§ **PROBLEM REQUIREMENTS**
Restate the Stake DAO piece starting at "Stake DAO offers" and ending at "worth a read.", swapping "imbalance" for "mismatch".

§ **PASSAGE**
------------------------------------------------

Once upon a time on mainnet, there were six blind yield farmers, each highly skilled in their own farming techniques but unfamiliar with the full scope of optimization strategies.
They were guided to the mysterious entity known as an “elephant,” which possessed powerful tools for cryptocurrency. But, lacking complete understanding, the farmers each sought to explore this entity in their own way.
The First Farmer touched the elephant’s Liquid Lockers and said, "Aha! Stake DAO is just like the common liquidity pools I know. It merely is a yield farm."
The Second Farmer felt the elephant’s Vote Market and declared, "No, no, you are mistaken! The elephant is built for bribes to flow to stakers."
The Third Farmer explored the Strategies allocations and proclaimed, "You are both wrong! The elephant is like a decentralized team of quants. That's its essence!"
The Fourth Farmer stumbled upon the Factory and insisted, "How can you not see? The elephant’s true strength lies in its use of permissionless deployments."
The Fifth Farmer discovered the meta-governance and concluded, "None of you understand! Elephants are all about democracy, allowing participation across protocols."
The Sixth Farmer sensed the $SDT token and cried out, "All of you are wrong! An elephant is just a token! Let us trade it at the casino!"
They argued and debated, each one firmly entrenched in their understanding, unable to see that each had only grasped a part of the truth. The Elephant was known as Stake DAO, embodying all of these things and more, a complex and well-designed entity offering numerous benefits to those who understood its entirety.
It was then that a wise degen entered the scene. Hearing their dispute, he explained, "Each of you has touched only a part of Stake DAO. If you combine your knowledge and embrace the full picture, you will understand the true potential and innovation of this system."
The farmers listened, learned from each other, and finally embraced Stake DAO in full. Together, they thrived, reaping rewards they never thought possible, and the wise degen smiled, knowing that true wisdom lay in collaboration and comprehensive understanding.
A hot new video just dropped…
Yesterday the full information dropped. Yield farmers interested in free money should pay attention to Stake DAO’s new white paper on Onlyboost.
The concept is simple: there’s a mismatch between various protocols’ amount of veCRV and share of the TVL. The most popular, Convex, has 85% of the TVL but only 49% of Curve deposits.
Convex is so popular that the boost winds up getting diluted, maxing out at 1.8x instead of the maximum 2.5x.
In other words, Stake DAO and Yearn have an unused pile of veCRV just lying idle. Nature should theoretically abhor an inefficient market, but cryptocurrency has never been especially rational.
Stake DAO offers Onlyboost as the solution. No doubt Stake DAO hopes that correcting this imbalance will mean more TVL flowing into their platform, but don’t overlook it for this reason. The solution is novel and thoughtful, and the paper is well worth a read.
At the high level, one might imagine you can simply split LP deposits among platforms in whatever manner optimizes the boost, and then autocompound. The white paper notes that Yearn does something like this already.
However, when they crunch the numbers on this, some complexities emerge. For starters, if the gains are too low, then an extra layer of fees can simply erase any potential gains.

------------------------------------------------

§ **MATERIAL PROVIDED**

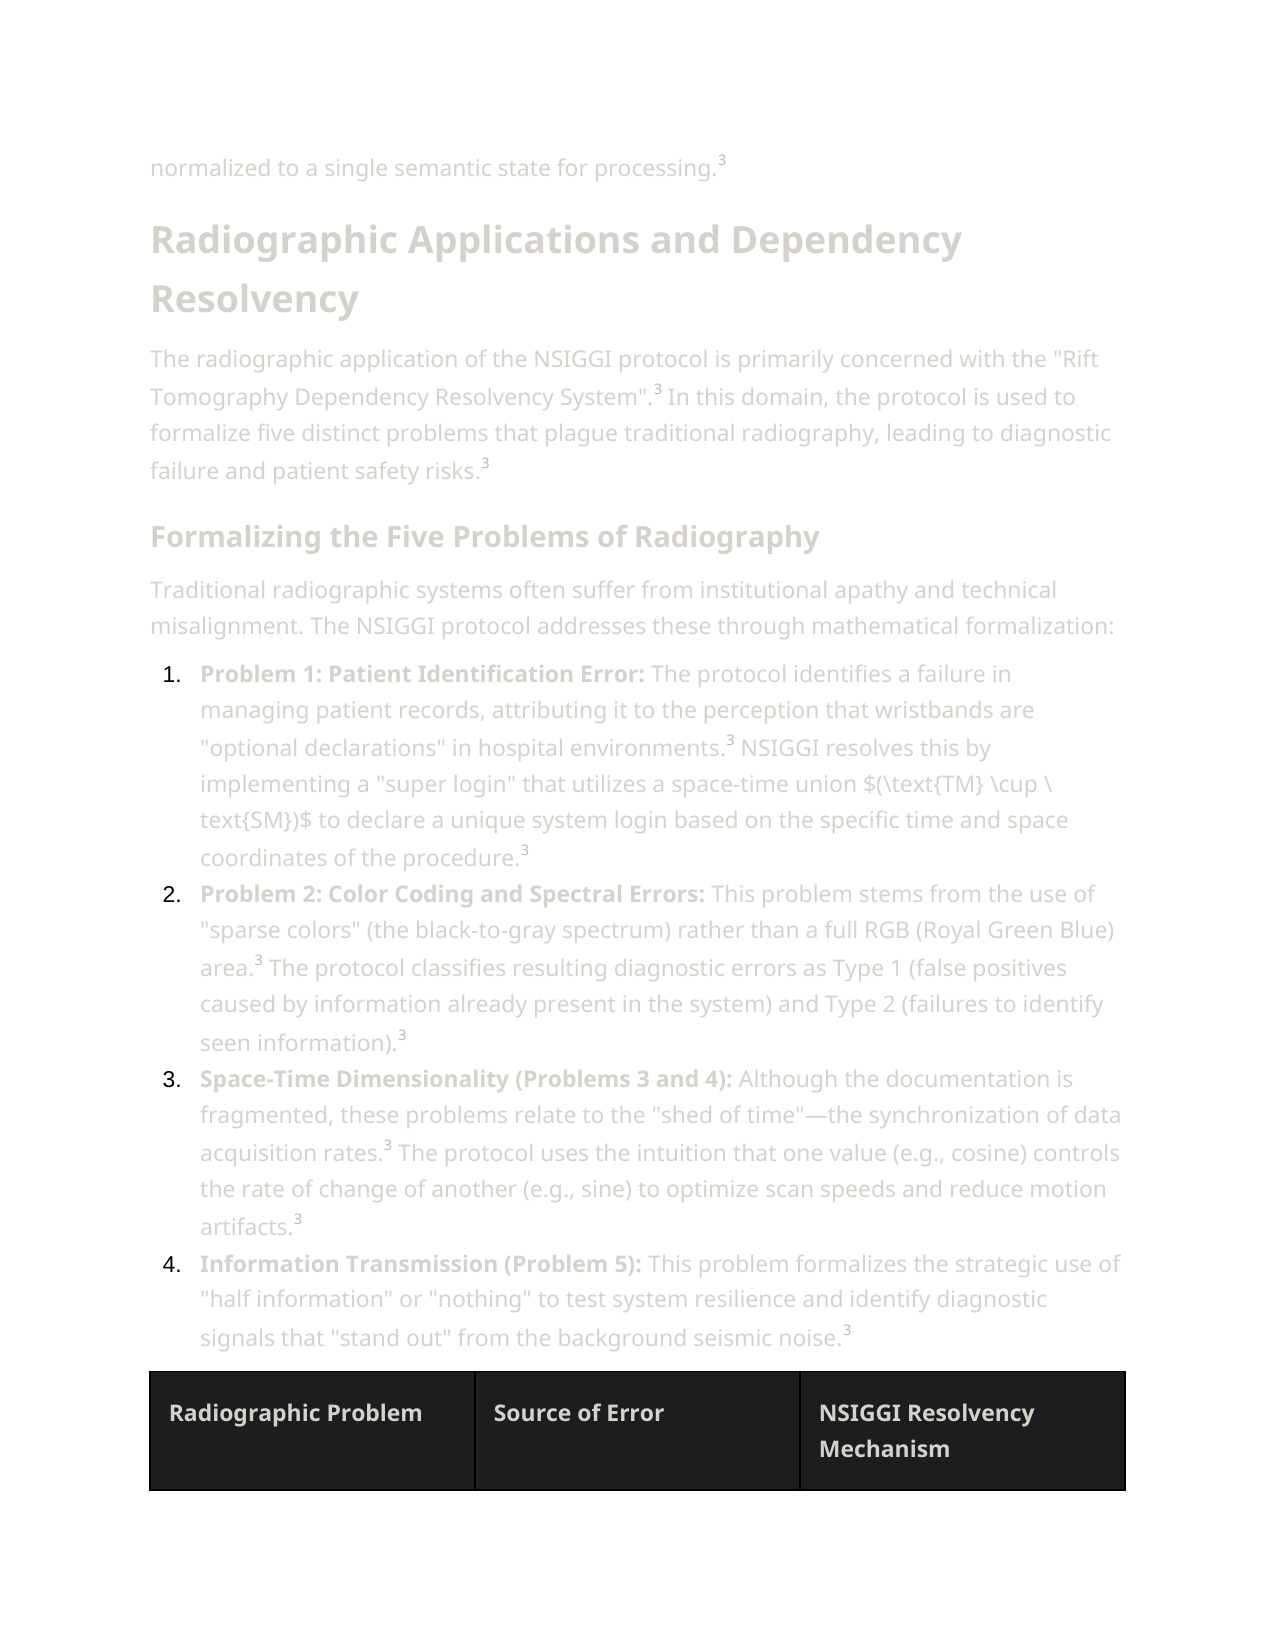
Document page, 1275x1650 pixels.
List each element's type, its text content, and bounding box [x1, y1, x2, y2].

------------------------------------------------

§ **PROBLEM SOLUTION**
Stake DAO offers Onlyboost as the solution. No doubt Stake DAO hopes that correcting this mismatch will mean more TVL flowing into their platform, but don’t overlook it for this reason. The solution is novel and thoughtful, and the paper is well worth a read.